● The task
Copy the data below with each "Easy Tips" swapped for "Simple Tricks" and all else unchanged. Omit the pictures from your output.

● Provided records
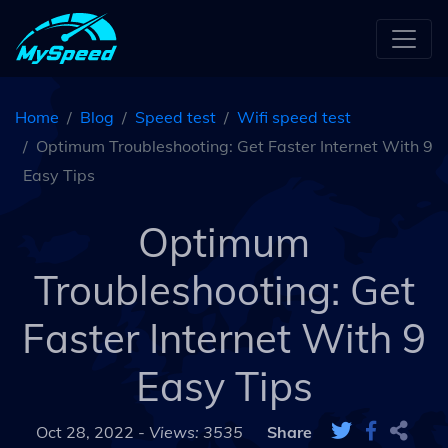
Home
Blog
Speed test
Wifi speed test
Optimum Troubleshooting: Get Faster Internet With 9
Easy Tips
Optimum
Troubleshooting: Get
Faster Internet With 9
Easy Tips
Oct 28, 2022 -
Views: 3535
Share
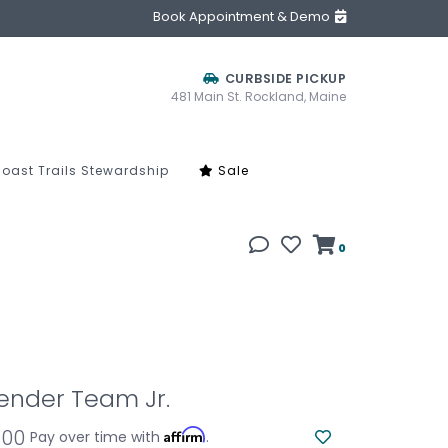
Book Appointment & Demo
CURBSIDE PICKUP
481 Main St. Rockland, Maine
oast Trails Stewardship
Sale
0
ender Team Jr.
.00
Affirm
Pay over time with
.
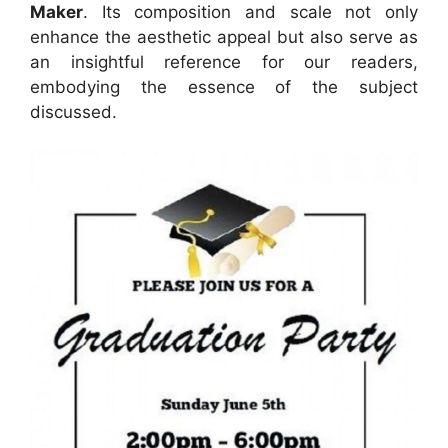
Maker
. Its composition and scale not only
enhance the aesthetic appeal but also serve as
an insightful reference for our readers,
embodying the essence of the subject
discussed.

● Solution to the problem
Home
Blog
Speed test
Wifi speed test
Optimum Troubleshooting: Get Faster Internet With 9
Simple Tricks
Optimum
Troubleshooting: Get
Faster Internet With 9
Simple Tricks
Oct 28, 2022 -
Views: 3535
Share
Book Appointment & Demo
CURBSIDE PICKUP
481 Main St. Rockland, Maine
oast Trails Stewardship
Sale
0
ender Team Jr.
.00
Affirm
Pay over time with
.
Maker
. Its composition and scale not only
enhance the aesthetic appeal but also serve as
an insightful reference for our readers,
embodying the essence of the subject
discussed.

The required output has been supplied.